Representative structures of the cardiac troponin core for wild type and G159D in the unphosphorylated and phosphorylated states. (A, B) Representative structure of wild-type cardiac troponin with surface rendering of NcTnC (white), NcTnI (blue), switch peptide (green), and CcTnT (red). Views are from the side and the “top” of troponin. Rotating models are presented as mp4 movies, and the PDB files used to generate the structures are presented in the supplement. (A) Unphosphorylated, (B) phosphorylated. (C, D) Partial model showing the key phosphorylation-dependent interactions between NcTnI and NcTnC only. TnI Arg19–Arg26 and TnC Asp33, Thr38, and Lys39 are shown in stick format. Rotating models are presented in the supplement. (C) Unphosphorylated, (D) phosphorylated. (E) The interdomain peptide of cTnC in unphosphorylated (cyan) and phosphorylated (blue) states. Phosphorylated and unphosphorylated representative structures are aligned to the IT coiled coil. The interdomain peptide (86–95), helix D, and part of helix E are highlighted to illustrate the lengthening and twisting of the peptide upon phosphorylation. Distribution of interdomain peptide lengths is shown in Supplement Figure 5 and quantified in Table 1. (F) The cTnI interdomain peptide (136–148) and switch peptide (149–164) are highlighted in unphosphorylated (magenta) and phosphorylated (red) states. TnC helix C is highlighted in light green (uP) and dark green (P). Phosphorylated and unphosphorylated representative structures are aligned to the IT coiled coil. The model is oriented to show the change in the NcTnc-ITC domain angle.

Figure 4

(A) Definition of the interdomain angle.
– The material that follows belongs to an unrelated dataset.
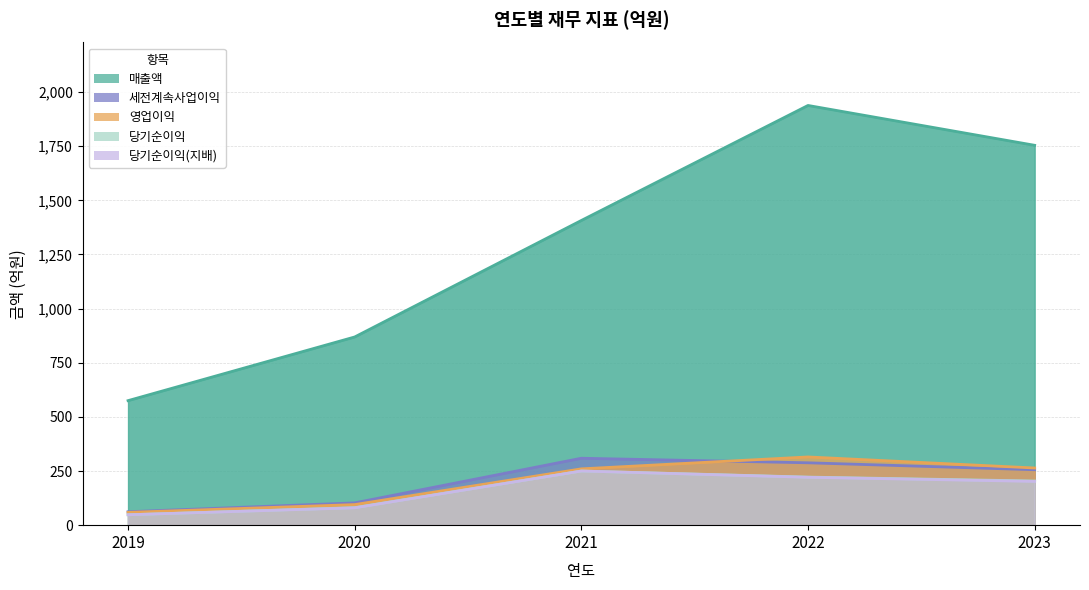

Count the 매출액 values in the range 869 to 1754.

3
Head: the average of C-alpha coordinates of TnC_3–85; fulcrum: the average of C-alpha coordinates of TnC_94–157; end of IT arm: the average of C-alpha coordinates of TnT_241–251 and TnI_69–76. (B) Probability distribution of the angle between the NcTnC and ITC domains.

Figure 5

(A) Model of the backbone structure of NcTnC showing the relative disposition of helices A and B in the unphosphorylated state. (B) The distribution of the interhelical angle formed by helices A and B in the unphosphorylated and phosphorylated (SEP) states for the wild-type and cTnC G159D-mutant troponin. The definition of open and closed angles is adopted from Lindert et al.